Second, even if so, couldn't it also be because a black person is not as much associated with the West to Malays (since the West's own cultural industry/history has traditionally been showcasing whites as its main representatives) -- as opposed to some "worshipping of white skin" in itself?

Did you A/B test?

Seriously though, I think you are possibly correct but it may also be unfairly projecting the racism of our society onto someone else's.

>In fact, Mat himself was one of those. "Rather than just spending his time travelling with Western backpackers".

That quote doesn't support your statement.

This is true and all, but he doesn't just speak standard Malaysian, he speaks Terengganu Malay. Having white skin is a necessary but not sufficient condition for fame.
> standard Malaysian, he speaks Terengganu Malay.

I have visited Terengganu. The Malay spoken in Terengganu is the same as the Malay spoken elsewhere. It would the equivalent of saying Arkansas English versus American English.
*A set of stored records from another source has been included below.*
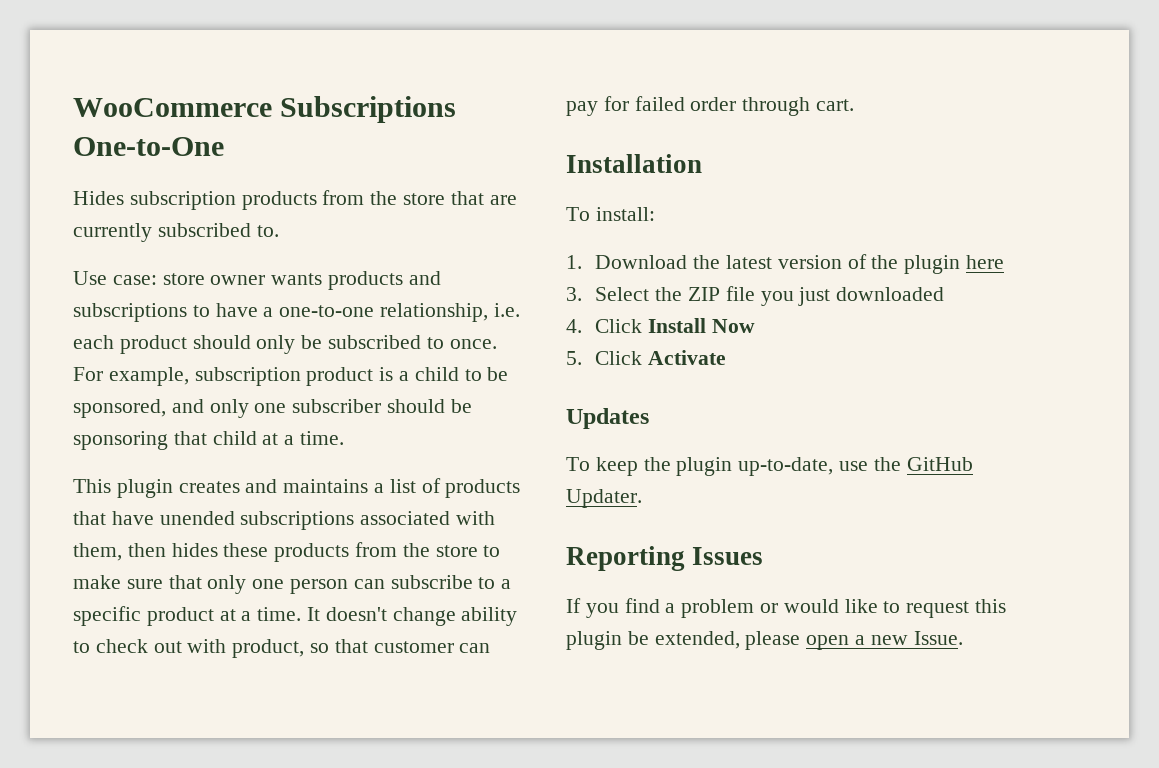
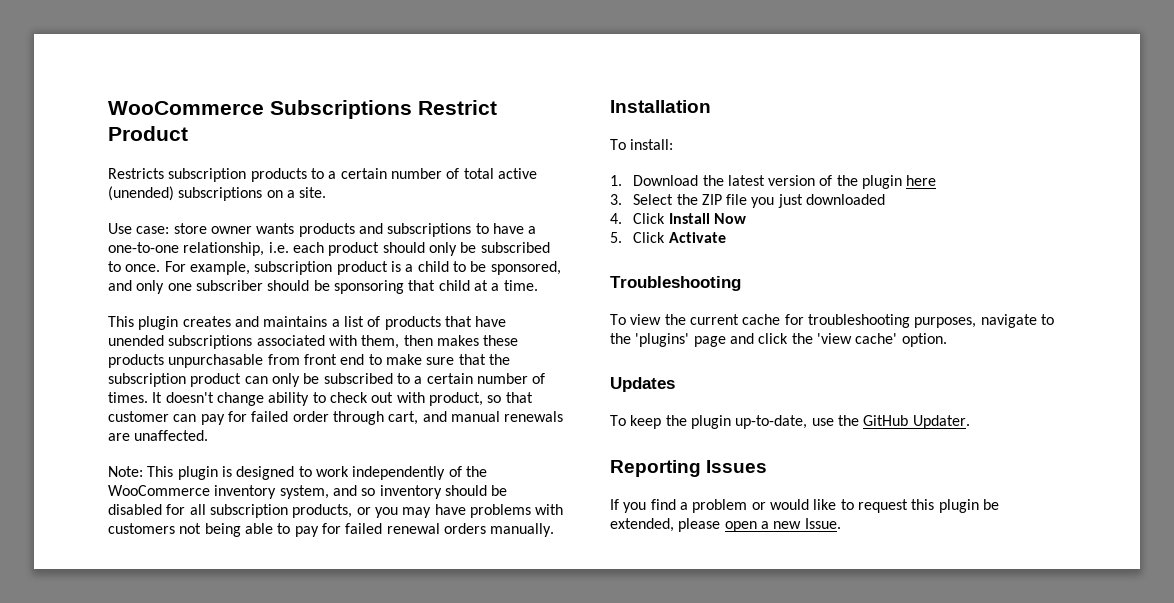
[73,137,224,156] [73,190,517,210] [73,223,279,242] One-to-One // Hides subscription products from the store that are currently subscribed to. -> [418,100,497,115] [108,126,188,141] [108,168,537,182] [108,186,327,201] Restrict Product // Restricts subscription products to a certain number of total active (unended) subscriptions on a site.
[171,543,218,557] hides -> [436,335,479,346] makes
[355,542,501,557] [73,575,512,594] [73,606,302,626] from the store to make sure that only one person can subscribe to a specific product at a time. -> [168,354,510,368] [108,373,546,387] [108,392,148,403] unpurchasable from front end to make sure that the subscription product can only be subscribed to a certain number of times.
[816,99,855,111] cart. -> [388,411,564,425] [108,430,209,441] [108,466,487,480] [108,485,508,499] [108,504,564,518] [108,523,555,537] cart, and manual renewals are unaffected. // Note: This plugin is designed to work independently of the WooCommerce inventory system, and so inventory should be disabled for all subscription products, or you may have problems with customers not being able to pay for failed renewal orders manually.
(727, 357) none -> [610,276,741,291] [610,314,1054,328] [610,333,947,347] // Troubleshooting // To view the current cache for troubleshooting purposes, navigate to the 'plugins' page and click the 'view cache' option.

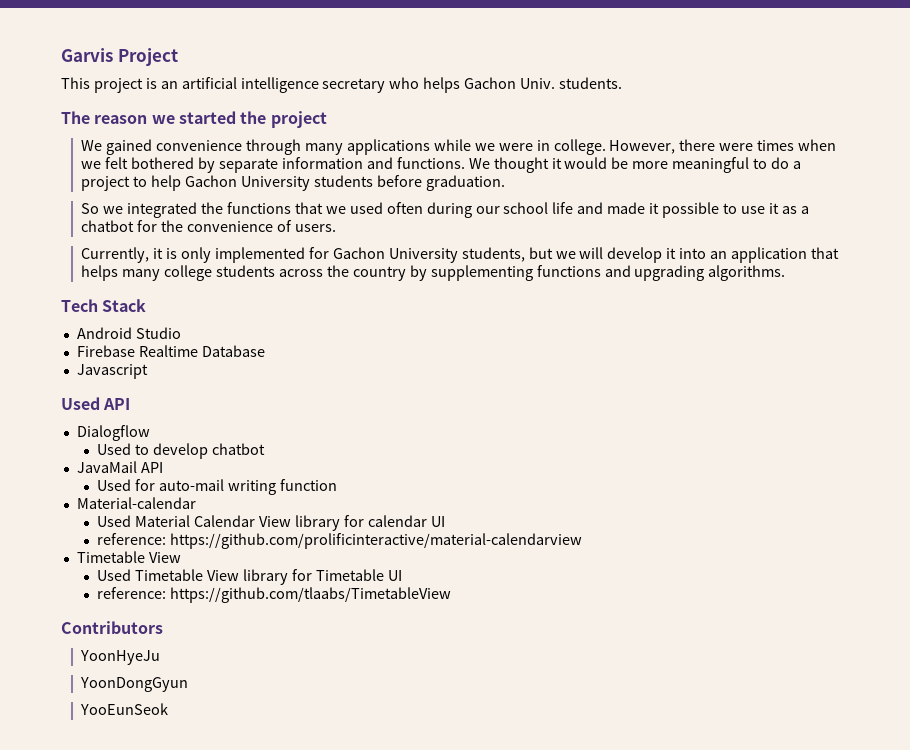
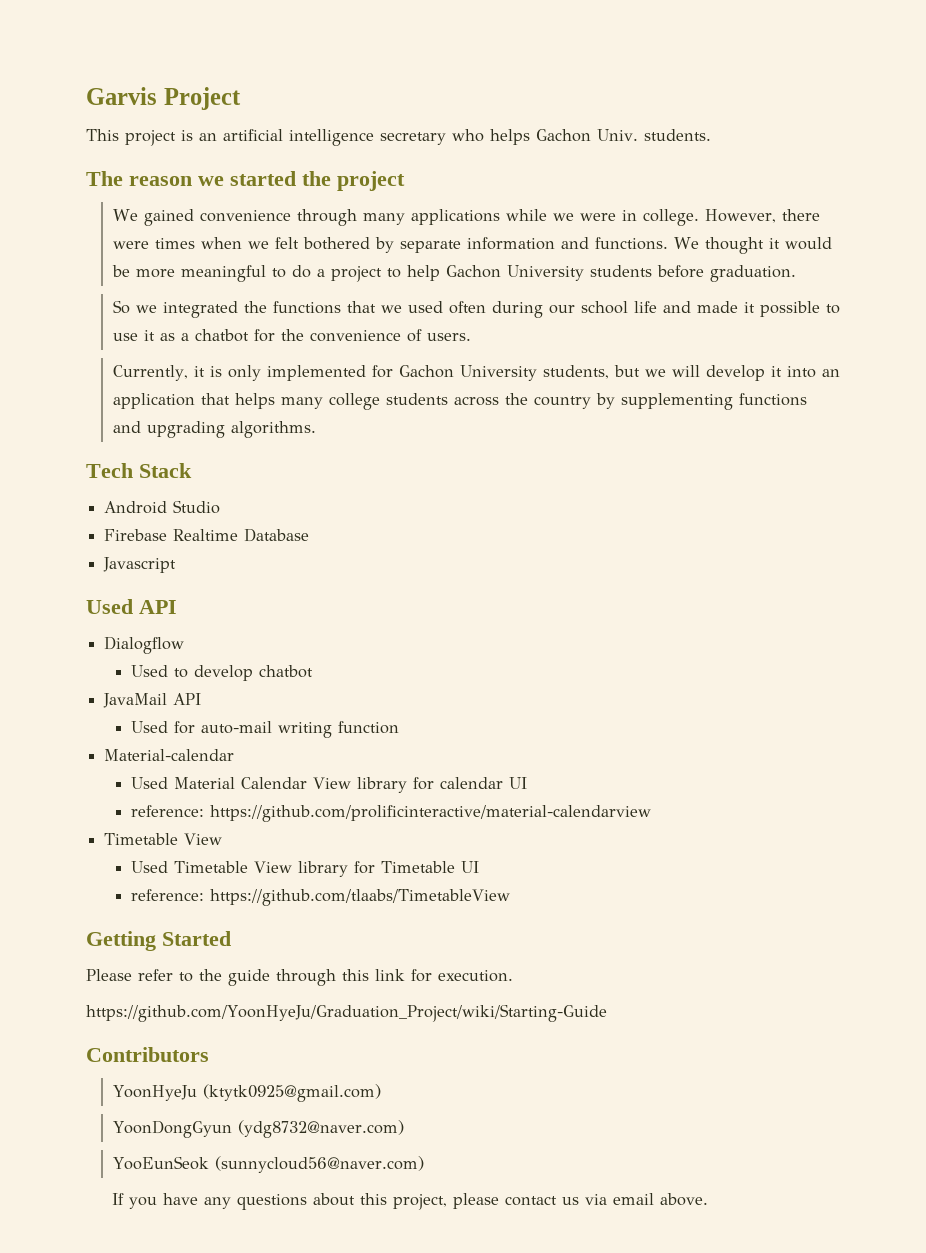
(452, 595) none -> [86,931,231,951] [86,969,513,986] [86,1004,607,1022] // Getting Started // Please refer to the guide through this link for execution. // https://github.com/YoonHyeJu/Graduation_Project/wiki/Starting-Guide
(161, 657) none -> [202,1084,381,1102] (ktytk0925@gmail.com)
(189, 684) none -> [237,1120,404,1138] (ydg8732@naver.com)
(169, 709) none -> [214,1156,424,1173] [111,1193,708,1210] (sunnycloud56@naver.com) // If you have any questions about this project, please contact us via email above.

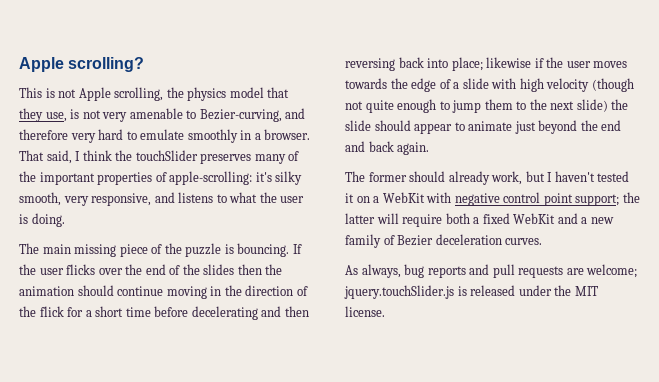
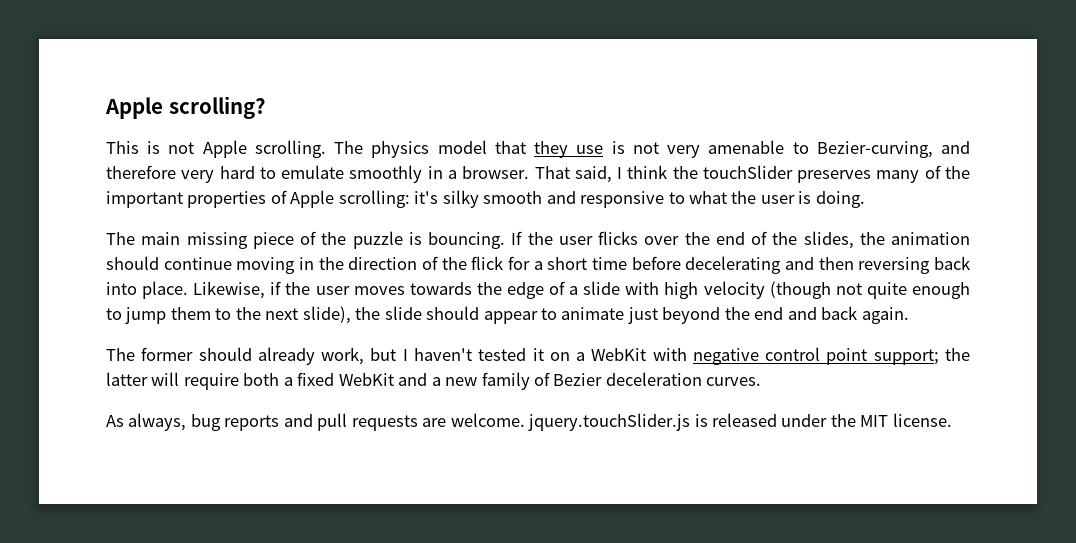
[114,87,184,101] scrolling, the -> [254,140,364,158] scrolling. The
[45,112,67,122] use, -> [576,145,604,154] use
[169,171,303,185] [19,192,214,206] apple-scrolling: it's silky smooth, very responsive, and listens -> [290,190,665,208] Apple scrolling: it's silky smooth and responsive
[203,264,262,275] slides then -> [803,231,854,249] slides,
[451,57,532,71] place; likewise -> [142,281,266,299] place. Likewise,
[576,99,608,112] slide) -> [302,306,351,324] slide),
[586,264,638,278] welcome; -> [450,413,525,427] welcome.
I too have visited Terengganu. Your impression of the language vs standard Bahasa is far off the mark. Wikipedia says:

> Terengganu Malay is one of the most aberrant from all the Malay varieties in the Peninsular along with Kelantan-Pattani Malay and developed a distinct phonetic, syntactic and lexical distinctions which makes it mutually unintelligible for speakers from outside the east coast of Peninsular Malaysia.

People from areas quite far away are aware of this, such as the KL shopkeeper mentioned in the article who could not understand its protagonist.

I'm pretty sure "mutually unintelligible" is putting it too strongly. My partner is from Malaysia, but from KL not Terengganu, and we were in Terengganu visiting my relatives there earlier this year and I'm pretty sure she was able to understand the Malay spoken there fairly well.
UPDATE (writing this in a separate comment because I can no longer edit my original one): I've had a chance now to ask her about it, and she said that she can't speak or understand the Terengganu Malay. When she was in Terengganu she could communicate fine in Malay with people, but that was because they were communicating in the "standard" Malay.
I am from Terengganu. And yes people in Terengganu can speak standard Malay, but among themselves they speak a different dialect, which is very different. People from other parts of Malaysia often have difficulty understanding it. It’s more like Scottish to English I would say.